53.There is no doubt the offence is serious. It appears that the Appellant and complainant were in a sexual relationship. The Appellant was 18 years old while the complainant was 16 years old.
54.Given the age difference, this Court believes that both the Appellant and complainant ought to be treated in such a manner that they are properly guided on life issues.
55.The Appellant has been in prison since 2020 when he was convicted and sentenced to serve a jail term of 10 years. He submitted that he had learnt his lesson while behind bars and promised to be of good character going forward. A Report by the Officer-in-Charge of the Prison Industry at Kitale Medium Prison dated 19th January, 2023 indicates that the Appellant was trained and qualified in carpentry and that he had fully reformed and is of high standard of discipline.
56.The Appellant was also in [Particulars withheld] Secondary School when he was convicted and sentenced. He is also desirous to go back to school.

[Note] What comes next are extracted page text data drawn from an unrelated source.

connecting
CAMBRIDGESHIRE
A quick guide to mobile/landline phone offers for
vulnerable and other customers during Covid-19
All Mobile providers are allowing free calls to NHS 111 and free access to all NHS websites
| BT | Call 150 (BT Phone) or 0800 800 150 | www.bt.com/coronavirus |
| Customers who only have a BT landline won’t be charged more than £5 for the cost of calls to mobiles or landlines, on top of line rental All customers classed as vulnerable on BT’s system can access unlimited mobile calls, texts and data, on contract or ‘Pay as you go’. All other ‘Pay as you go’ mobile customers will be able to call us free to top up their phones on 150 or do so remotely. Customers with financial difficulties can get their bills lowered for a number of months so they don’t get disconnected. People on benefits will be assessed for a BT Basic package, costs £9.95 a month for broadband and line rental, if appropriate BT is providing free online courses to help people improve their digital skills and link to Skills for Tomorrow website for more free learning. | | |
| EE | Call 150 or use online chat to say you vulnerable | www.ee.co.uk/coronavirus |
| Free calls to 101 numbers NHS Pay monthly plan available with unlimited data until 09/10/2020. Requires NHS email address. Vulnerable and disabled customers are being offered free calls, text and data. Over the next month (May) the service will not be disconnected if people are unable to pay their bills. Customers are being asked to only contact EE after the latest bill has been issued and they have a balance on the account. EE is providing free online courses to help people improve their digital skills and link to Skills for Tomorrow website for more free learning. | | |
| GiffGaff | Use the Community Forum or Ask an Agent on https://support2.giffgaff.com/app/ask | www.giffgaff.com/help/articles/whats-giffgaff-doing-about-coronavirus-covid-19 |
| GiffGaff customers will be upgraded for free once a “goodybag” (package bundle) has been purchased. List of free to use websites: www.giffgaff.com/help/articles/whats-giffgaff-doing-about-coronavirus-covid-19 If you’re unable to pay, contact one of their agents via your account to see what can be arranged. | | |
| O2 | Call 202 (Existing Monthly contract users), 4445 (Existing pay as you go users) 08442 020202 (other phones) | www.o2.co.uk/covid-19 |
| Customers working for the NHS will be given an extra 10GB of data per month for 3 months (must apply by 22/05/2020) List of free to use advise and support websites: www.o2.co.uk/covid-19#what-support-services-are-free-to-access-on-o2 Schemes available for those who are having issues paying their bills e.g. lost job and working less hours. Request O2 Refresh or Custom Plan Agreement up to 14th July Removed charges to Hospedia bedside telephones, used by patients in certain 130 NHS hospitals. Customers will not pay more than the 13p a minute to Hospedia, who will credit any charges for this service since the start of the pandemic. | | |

57.On the basis of the foregoing, this Court is of the considered position that the Appellant ought to have been considered for a non-custodial sentence that would accord him another chance to mend his life and be guided on life issues.
58.This Court has, however, just been informed by the Prisons Department that the Appellant was released from prison. As such, this Court will bring the matter to an end.
Disposition:
DELIVERED, DATED AND SIGNED AT KITALE THIS 19TH DAY OF OCTOBER, 2023.A. C. MRIMAJUDGEJudgment delivered in open Court and in the presence of: -No appearance for John Chumba Apoloywo, the Appellant in person.Miss Kiptoo, Learned Prosecution Counsel instructed by the Office of the Director of Public Prosecutions for the Respondent.Regina/Chemutai – Court Assistants.
59.Drawing from the above considerations, the following final orders of this Court issue: -a.The appeal on conviction is hereby dismissed.b.The appeal on sentence is successful. The Appellant is hereby set at liberty save for the terms under which he was released from prison.It is so ordered.